A statement by the GLC noted that “despite being a well-known and charismatic species, the conference presentations and discussion groups overwhelmingly indicated that leopards are still greatly in need of awareness raising, support and investment — especially considering their ‘Vulnerable’ status as listed by the International Union for Conservation of Nature”.

It was agreed that International Leopard Day deserved a dedicated portal to host information about the day and leopards, as well as some basic resources, it added.

“As a lasting legacy of the Global Leopard Conference, International Leopard Day on May 3 was officialised and endorsed to give it a permanent and meaningful place on the global wildlife calendar, enabling higher awareness, promotion and celebration of leopards worldwide,” the release said.

There have been several instances of human-leopard conflict in recent years across India.

“In comparison to other large carnivores, leopards are quite adaptable with respect to their habitat needs and food requirements, being found in agro-pastoral landscapes, plantations and near human habitation (both rural and urban),” the Status of Leopards, Co-predators and Megaherbivores-2018 released on International Tiger Day 2021, had stated.

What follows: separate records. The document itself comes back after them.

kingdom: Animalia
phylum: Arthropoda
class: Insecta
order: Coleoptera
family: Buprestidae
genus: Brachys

This trait of easy adaptability has in recent times caused much trouble for both humans and leopards, if one goes by media reports. From Srinagar in the Kashmir Valley to the Brahmaputra Valley in Assam, Gir National Park in Gujarat and Kalakkad-Mundanthurai Tiger Reserve in southern Tamil Nadu, there is no area in the country that has not seen incidents of human-leopard conflict.

Noted wildlife ecologist Sanjay Gubbi in his 2021 book Leopard Diaries: The Rosette in India had pointed to preservation of natural landscapes as a way to save the feline creatures.

Vidya Athreya, an authority on leopards in India, who had suggested practical methods to reduce human-leopard conflict, welcomed the formation of the portal.

“Leopards are a species that have never been as well acknowledged and studied as, say, tigers. It is good that this website has been created. It means there will be more knowledge out there in the public domain. I am sure that will help the conservation of leopards,” she told Down To Earth.